One Christmas when I was about ten, our family was going to host my mom's three brothers and their families.  My mom sewed little Christmas stockings for each of my ten cousins.  Then my siblings and I were given some money and sent to Woolworth's to buy gifts to put in them.

We had to be careful and thoughtful about what we bought with the money we had, so we'd have enough for everyone.  A mixture of Matchbox cars, Barbie outfits, bottles of bubbles, decks of cards, balsa airplanes, Hershey's Kisses, and penny candy filled those stockings.  We had more fun doing this than they ever got out of receiving our token gifts.
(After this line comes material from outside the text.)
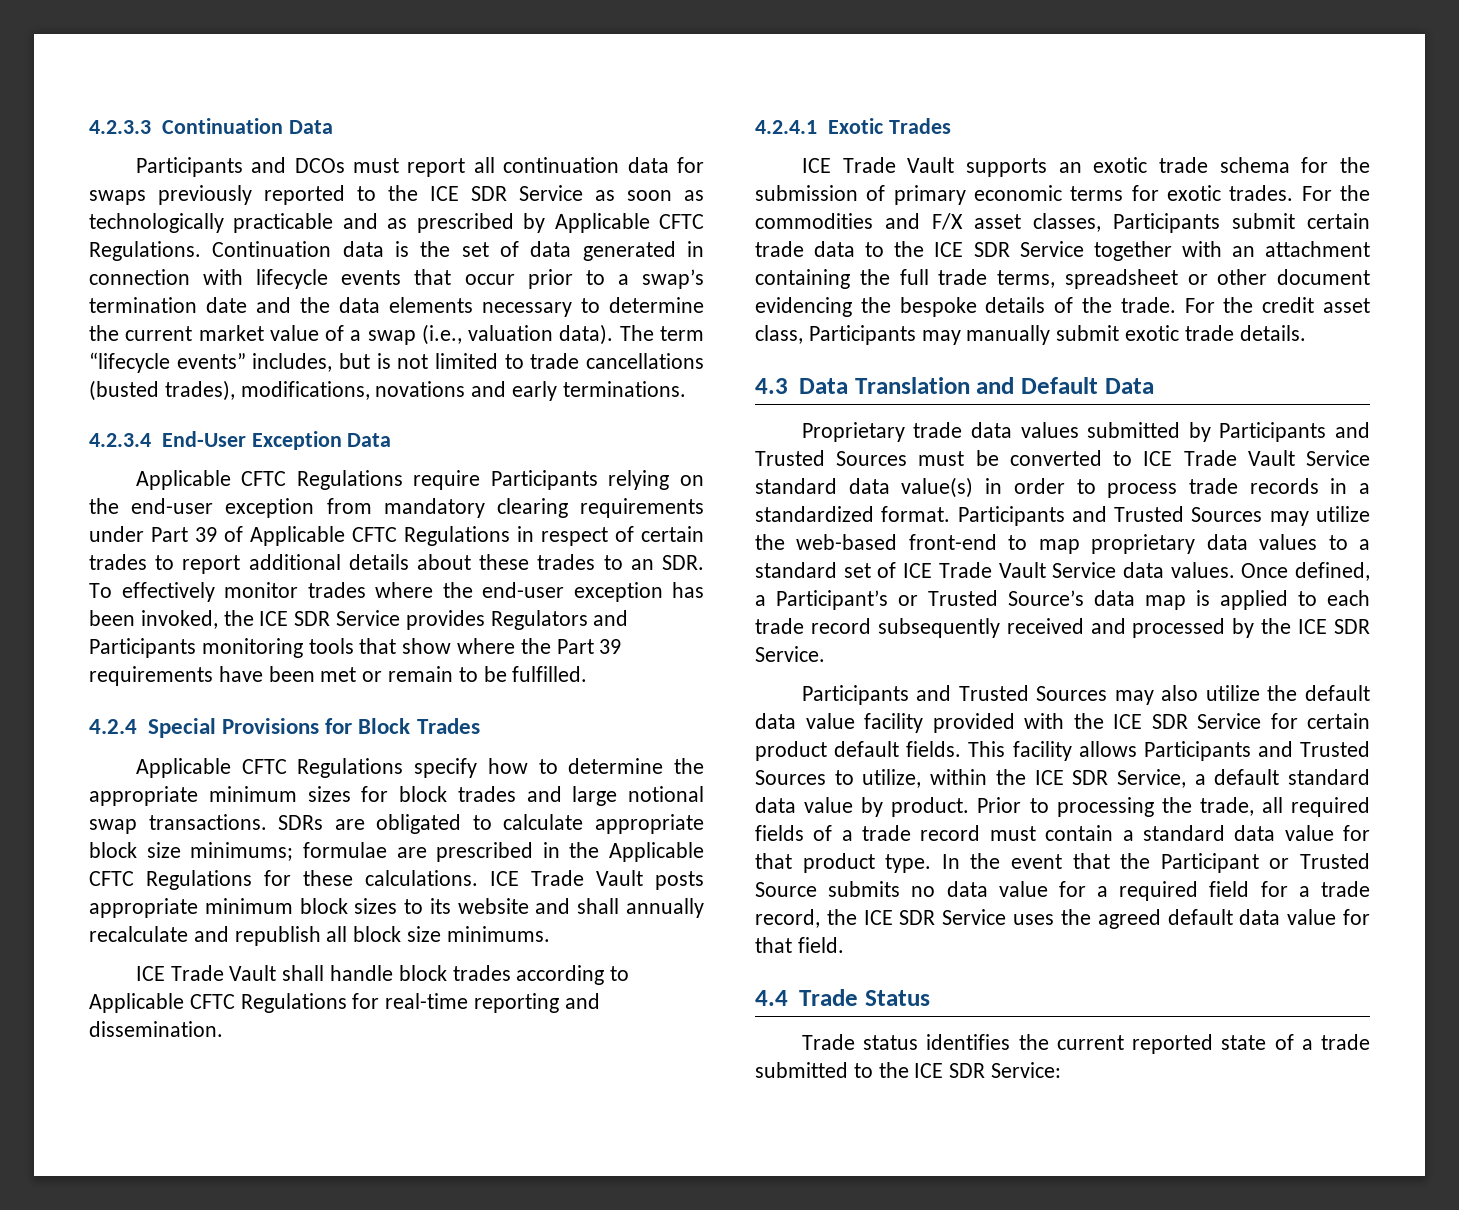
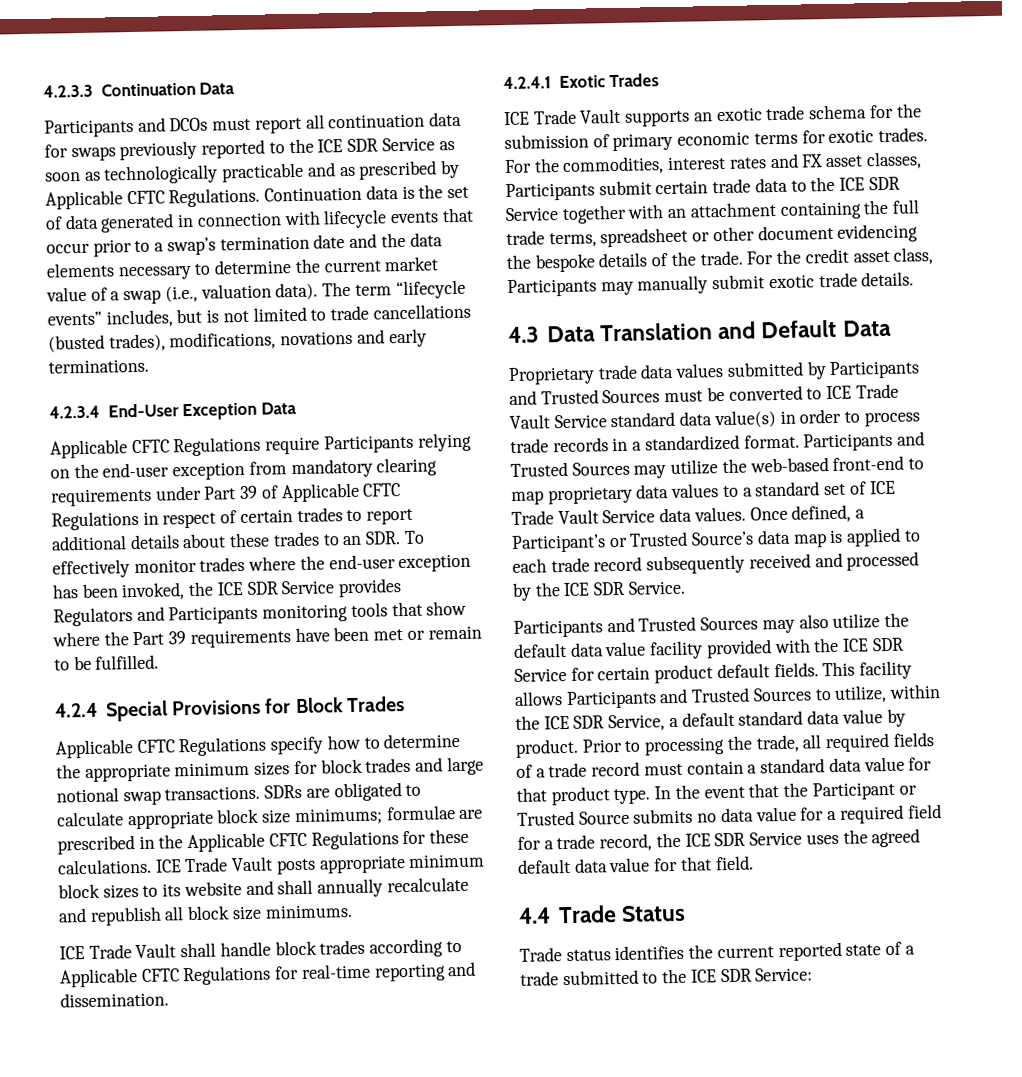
[755,213,963,230] commodities and F/X -> [562,153,824,175] commodities, interest rates and FX

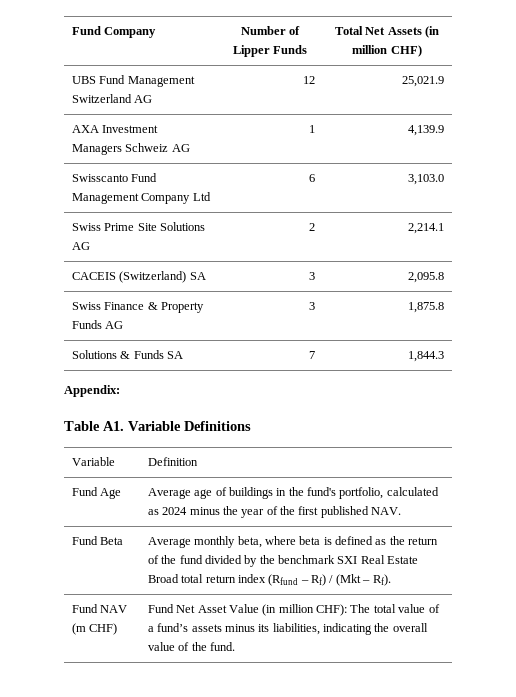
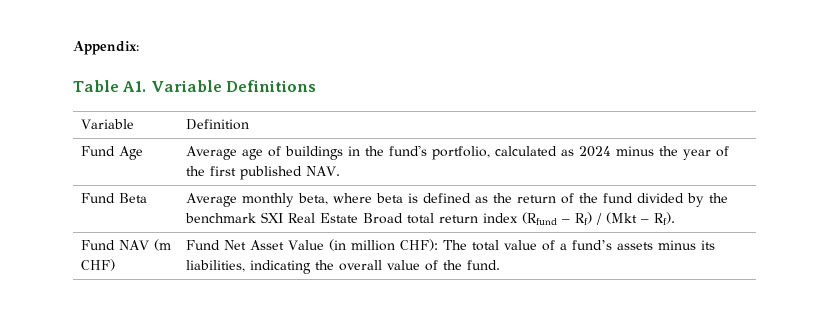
[71,26,157,38] [240,26,301,35] [232,45,308,57] [334,26,440,38] [352,45,422,57] [71,75,195,87] [71,94,153,103] [303,76,316,84] [402,76,445,87] [71,125,159,133] [71,143,190,155] [309,125,316,133] [408,125,445,136] [71,173,158,182] [71,192,211,204] [309,174,316,182] [408,174,445,185] [71,222,205,231] [71,242,90,250] [309,223,316,231] [408,223,445,234] [71,271,206,283] [309,272,316,280] [408,272,445,283] [71,302,204,313] [71,320,124,329] [309,302,316,310] [408,302,445,313] [71,350,183,359] [309,351,316,359] [408,351,445,362] Fund Company | Number of Lipper Funds | Total Net Assets (in million CHF) // UBS Fund Management Switzerland AG | 12 | 25,021.9 // AXA Investment Managers Schweiz AG | 1 | 4,139.9 // Swisscanto Fund Management Company Ltd | 6 | 3,103.0 // Swiss Prime Site Solutions AG | 2 | 2,214.1 // CACEIS (Switzerland) SA | 3 | 2,095.8 // Swiss Finance & Property Funds AG | 3 | 1,875.8 // Solutions & Funds SA | 7 | 1,844.3 // -> (73, 48) none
On Christmas evening, our group of 13 kids went caroling around our neighborhood.  Because there were so many of us, we felt confident enough to go to the "mean" man's door (we were afraid of his Dobermans).  He and his wife liked our singing so much they clapped!  And we decided he wasn't mean after all.

It was the most fun Christmas I remember growing up.  I have no idea what gifts I received that year -- I just remember preparing gifts for others and having fun playing and visiting with them.

That's how you make Christmas special.  You stop thinking about yourself and think about others more.  You get out of your comfort zone and broaden your mind.  You stop doing some things you've "always done" and try something new.  You teach your kids the value of sharing, of delayed gratification, and the reality that we don't get everything we think we want, but we can still be happy.